I guess she should have worn a burqa.

Frankly, I never noticed that she wore a sleeveless dress. Had I noticed, I wouldn't have cared. And who makes up these rules, anyway?

But I did like the response from the White House: Social Secretary Desiree Rogers who said that Mrs. Obama's feeling is "If I want to wear no sleeves to hear my husband speak, that's what I'm going to do."

And for the record: In 1963, Jacqueline Kennedy wore a sleeveless black sheath to her husband' State of the Union address.

The Muzak Man

An icon of American pop culture is teetering on the edge of the economic collapse. And maybe that's a good thing.

Muzak Holdings, the maker of background music heard in elevators, filed for Chapter 11 bankruptcy protection this past week.

If this is indeed The Day the Muzak Died, we will at last be free from decades of ear pollution that threatened to turn our brains to oatmeal.

No longer will we be subjected to romanticized versions of "Disco Inferno," "Stairway to Heaven" or "Mustang Sally" performed by the 101 Strings and endlessly piped into elevators, doctors offices, restrooms, grocery stores and bank lobbies.

No longer will we be put on hold for a half hour while some orchestra plays "The Sounds of Silence" or "Tired of Waiting for You."

In 1989, rocker Ted Nugent tried to buy the company for $10 million just so he could destroy it. One wag claimed the name was a combination of Music and Prozak.

For whatever else it may have been, Muzak had a dark soul. According to published reports, the company marketed a theory called "stimulus progression" which stated that a person's outlook could be altered with music.

Offices played 15-minute blocks of Muzak tracks that increased in tempo until the final song was so upbeat the workers found themselves happily toiling away when they normally would start to lag.

One man's manipulation is another man's brainwashing.

To give Muzak its due, it has in recent years moved away from the
"elevator music" approach to multiple specialized channels of music, including offering channels of commercially available recordings intended to match the targeted environment.

But live or die, the name Muzak will always be synonymous with music to slack your jaw by.

Pass me my I-Pod.

President Obama's speech to the nation in front of joint session of Congress Tuesday night was remarkable for two reasons.

First, it was a pep talk that Americans needed to hear. But at the conclusion of almost every sentence we were treated to the sight of House Speaker Nancy Pelosi leaping to her feet to lead the applause. She looked like a jack-in-the-box that landed on a whoopie cushion.

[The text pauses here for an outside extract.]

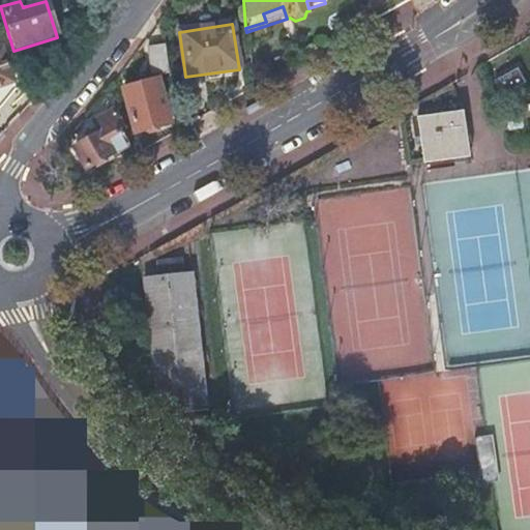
[(168,77),(165,46),(147,48),(150,78),(168,77)]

After a while, it became a distraction. I stopped watching the president and focused on Pelosi, wondering if she was going to break out a set of pompons. Enthusiasm is fine, and I know she had to sit next to Dick Cheney for two years. But next time, Nancy, fasten your seatbelt. It's going to be a long ride.

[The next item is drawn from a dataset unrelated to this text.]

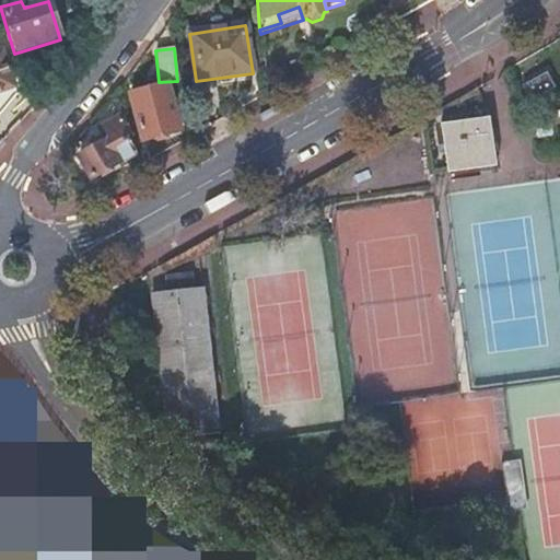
[(0,116),(16,97),(0,53),(0,116)]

To hear tell it, Pasadena Mayor Bill Bogaard showed up on Colorado Boulevard one recent morning, his chain saw glimmering in the sun, the stub of a half-chewed cigar stuck in the corner of his mouth, and, aided by a pack of hired goons, started chopping down ficus trees.

I don't necessarily subscribe to this view of events but there's no debating the heated level of rhetoric over the city's tree removal ordinance. The city recently approved a plan to remove three dozen ficus and carrotwood trees and replace them with palm and ginko trees.

Businesses in the area have complained that the ficus trees have caused costly repairs to sidewalks and sewers. And, more to the point, obscured signs. There's a lot of evidence to support this view. Santa Monica, among other cities, has been yanking ficus trees and replacing them for years.

Advocates say the trees provide needed shade and beauty. No argument there. You have to wonder if a little more study would have resulted in a better solution such as better maintenance, better replacement choices.

Several council members said they felt compelled to stick with the original removal plan, since it is part of a phased landscaping plan that dates back to 1996.

So what? Nobody was asking the council to repeal the Bill of Rights. Just reconsider an ordinance. It's too bad patience didn't carry the day.